In his heydays, Dharmendra often dubbed ‘Garam Dharam’ was known to be an incorrigible ladies’ man.
One of Indian cinema’s most beloved stars Dharmendra celebrates his 81st birthday today. It’s a quiet birthday with only close family members around him. “I’ve never liked shor sharaaba. I don’t attend parties and don’t throw any. I am a simple man with simple needs. What keeps me going is not fame, fortune or success but the love of the people. I’ve no hesitation in saying I am loved by one and all. That is my greatest achievement and the only birthday gift every year,” says the affable actor, so natural on screen and in person, you are likely to miss his iconic status in life. “I don’t know about legendary,” he laughly uncomfortably. “When I came to Bombay — that’s what the city was called back then — I only had my dreams. I was an untutored villager, with no idea of acting. I wasn’t even aware I was goodlooking until I began receiving movie offers for my good looks. I’ll always be thankful to filmmakers like Arjun Hingorani and O. P. Ralhan who saw something in me. Now, when I look back, I consider myself so fortunate to have worked with the best filmmakers and the most beautiful heroines of the film industry. For a boy from the village in Punjab, it was a dream come true.”
Among the directors that Dharmendra worked with he singles out Bimal Roy, Dulal Guha, Asit Sen and Hrishikesh Mukherjee as his gurus. “With Bimalda I got to work in one of his finest films Bandini where my co-star was Nutan. We did a few films together. But Bandini is our high point. If, as you say, I was a natural performer with no mannerisms or stylising, it was because I learnt from masters like Bimalda and Hrishida to not ‘act’ in front of the camera, just react.”
With Hrishikesh Mukherjee, Dharmendra was an absolute favourite and part of some of his best works include the classic Satyakam. In fact, at one point of time during the 1970s, Dharmendra was shooting for two films simultaneously directed by Mukherjee. He recalls, “We were shooting for Chupke Chupke and Chaitali. I’d do a shoot with Sharmila Tagore for one, change my clothes and rush for another shot with Sairaji for the other film. Hrishida was very fond of me.”
Dharmendra’s own favourite scene is from Satyakam. “My character, who is suffering from cancer, has lost his ability to talk. I had to convey Satyapriya’s anguish wordlessly, through my eyes only. At some point, my spiritual guru, portrayed by Dadamoni (Ashok Kumar) walks into my room and says ‘Now I can berate you to my heart’s content without any retaliation from you’. The words are bitter but they convey his love for me. I had to express I understood what my guru was saying, and that it was out of sheer love he was admonishing me.” He adds, “Next, my wife, essayed by Sharmila Tagore, who has been a silent witness to my uncompromising life, walks into the room with incriminating papers for me to sign that could relieve my family of poverty. For the sake of my wife and son, I agree to sign the papers. But before I can actually do it, Sharmila snatches the papers out of my hand and tears it apart. My character had to convey his deep, undying love and gratitude for the woman who has stood by his side, through
thick and thin. It was a very tough scene to do. I thank Hrishida for the faith he reposed in me.”

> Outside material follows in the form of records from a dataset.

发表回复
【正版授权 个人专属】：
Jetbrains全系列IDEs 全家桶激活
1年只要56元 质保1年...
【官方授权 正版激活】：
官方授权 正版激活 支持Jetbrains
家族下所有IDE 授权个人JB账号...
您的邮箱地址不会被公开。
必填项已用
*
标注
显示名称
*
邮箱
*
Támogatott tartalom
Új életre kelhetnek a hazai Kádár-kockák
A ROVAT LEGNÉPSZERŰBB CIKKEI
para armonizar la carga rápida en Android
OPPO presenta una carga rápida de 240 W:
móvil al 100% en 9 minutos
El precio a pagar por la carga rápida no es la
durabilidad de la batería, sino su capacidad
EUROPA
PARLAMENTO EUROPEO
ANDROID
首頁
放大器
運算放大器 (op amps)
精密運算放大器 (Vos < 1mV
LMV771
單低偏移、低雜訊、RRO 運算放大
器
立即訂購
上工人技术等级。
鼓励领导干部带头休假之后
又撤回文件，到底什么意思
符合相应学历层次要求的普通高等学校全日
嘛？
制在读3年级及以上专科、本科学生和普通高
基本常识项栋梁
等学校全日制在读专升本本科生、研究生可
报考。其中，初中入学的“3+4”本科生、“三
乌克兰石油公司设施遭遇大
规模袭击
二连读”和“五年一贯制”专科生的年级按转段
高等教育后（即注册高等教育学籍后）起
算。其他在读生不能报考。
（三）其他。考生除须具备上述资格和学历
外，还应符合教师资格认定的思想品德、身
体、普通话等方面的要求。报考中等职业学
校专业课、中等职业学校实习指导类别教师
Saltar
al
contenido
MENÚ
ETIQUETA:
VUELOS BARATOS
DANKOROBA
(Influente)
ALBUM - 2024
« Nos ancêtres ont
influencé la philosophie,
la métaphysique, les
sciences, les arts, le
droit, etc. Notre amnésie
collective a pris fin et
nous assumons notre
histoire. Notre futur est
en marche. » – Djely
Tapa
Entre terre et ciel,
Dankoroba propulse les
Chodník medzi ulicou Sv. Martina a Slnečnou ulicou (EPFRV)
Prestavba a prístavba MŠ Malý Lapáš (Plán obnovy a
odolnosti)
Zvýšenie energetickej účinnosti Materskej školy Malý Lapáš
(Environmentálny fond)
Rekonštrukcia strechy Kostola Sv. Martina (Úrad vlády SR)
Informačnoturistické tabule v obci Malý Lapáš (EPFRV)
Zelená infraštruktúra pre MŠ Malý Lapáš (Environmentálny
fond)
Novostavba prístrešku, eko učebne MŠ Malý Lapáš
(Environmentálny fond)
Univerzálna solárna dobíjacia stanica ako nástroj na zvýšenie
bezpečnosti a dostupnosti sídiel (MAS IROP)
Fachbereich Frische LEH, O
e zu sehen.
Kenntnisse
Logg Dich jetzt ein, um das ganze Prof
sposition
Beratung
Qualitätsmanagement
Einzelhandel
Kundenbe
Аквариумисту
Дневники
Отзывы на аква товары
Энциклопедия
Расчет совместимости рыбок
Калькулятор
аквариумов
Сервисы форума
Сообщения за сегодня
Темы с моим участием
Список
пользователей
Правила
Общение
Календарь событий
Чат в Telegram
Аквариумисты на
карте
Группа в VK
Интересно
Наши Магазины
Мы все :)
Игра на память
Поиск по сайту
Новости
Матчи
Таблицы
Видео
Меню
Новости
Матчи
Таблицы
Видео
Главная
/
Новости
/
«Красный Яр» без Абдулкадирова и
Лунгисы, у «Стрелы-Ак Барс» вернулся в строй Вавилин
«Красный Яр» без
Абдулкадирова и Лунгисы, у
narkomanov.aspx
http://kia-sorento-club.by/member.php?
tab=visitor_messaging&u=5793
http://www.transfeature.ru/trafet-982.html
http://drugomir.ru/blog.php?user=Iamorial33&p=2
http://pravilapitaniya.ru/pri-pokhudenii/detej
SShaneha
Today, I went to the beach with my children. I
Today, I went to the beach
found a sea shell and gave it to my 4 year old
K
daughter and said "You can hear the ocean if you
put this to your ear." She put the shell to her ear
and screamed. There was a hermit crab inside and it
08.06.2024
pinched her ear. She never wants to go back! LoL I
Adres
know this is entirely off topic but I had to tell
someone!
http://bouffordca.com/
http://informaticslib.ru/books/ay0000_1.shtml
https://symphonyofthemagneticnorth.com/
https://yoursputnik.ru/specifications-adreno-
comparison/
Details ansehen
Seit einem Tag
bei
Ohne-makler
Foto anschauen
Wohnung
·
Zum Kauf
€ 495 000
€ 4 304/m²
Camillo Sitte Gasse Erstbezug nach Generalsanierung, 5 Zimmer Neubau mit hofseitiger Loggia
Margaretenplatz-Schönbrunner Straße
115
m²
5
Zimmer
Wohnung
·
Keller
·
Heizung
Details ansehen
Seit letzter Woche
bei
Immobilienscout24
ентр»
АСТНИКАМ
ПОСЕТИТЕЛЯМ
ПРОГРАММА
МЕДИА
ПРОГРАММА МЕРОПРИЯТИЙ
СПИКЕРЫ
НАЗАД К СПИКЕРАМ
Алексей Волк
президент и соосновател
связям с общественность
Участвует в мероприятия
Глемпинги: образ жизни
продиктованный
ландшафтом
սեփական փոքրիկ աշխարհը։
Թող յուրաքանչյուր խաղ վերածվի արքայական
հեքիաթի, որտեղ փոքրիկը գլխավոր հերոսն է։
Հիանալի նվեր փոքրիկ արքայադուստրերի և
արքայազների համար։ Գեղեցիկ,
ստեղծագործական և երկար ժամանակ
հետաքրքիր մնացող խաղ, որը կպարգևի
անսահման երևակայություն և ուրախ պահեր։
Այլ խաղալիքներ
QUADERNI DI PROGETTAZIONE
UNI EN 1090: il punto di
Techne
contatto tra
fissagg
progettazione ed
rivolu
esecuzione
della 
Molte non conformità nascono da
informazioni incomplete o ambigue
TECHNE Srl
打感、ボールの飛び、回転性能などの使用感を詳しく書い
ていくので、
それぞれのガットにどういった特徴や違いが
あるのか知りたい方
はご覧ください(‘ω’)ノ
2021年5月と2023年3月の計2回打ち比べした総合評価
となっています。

In his heydays, Dharmendra often dubbed ‘Garam Dharam’ was known to be an incorrigible ladies’ man. He laughs shyly, “I remember all my heroines with much fondness as I am sure they remember me: Meena Kumari — with whom I did several films including the big blockbuster Phool Aur Patthar where I became the first Hindi film hero to take off my shirt, Sharmila Tagore — with whom I share my birthday, Asha Parekh — who was a buddy, Mumtaz Tagore — with whom I just did a few films, Mala Sinha, Waheeda Rehman, Zeenat Aman, and of course, Hema.”
The superstar who started his career in 1960 with Dil Bhi Tera Him Bhi Tere has cut down on his work in recent years. “I may not be doing that many films any more. But the love of my people remains undiminished. I was born the he-man of Hindi cinema. I will die the he-man,” he says.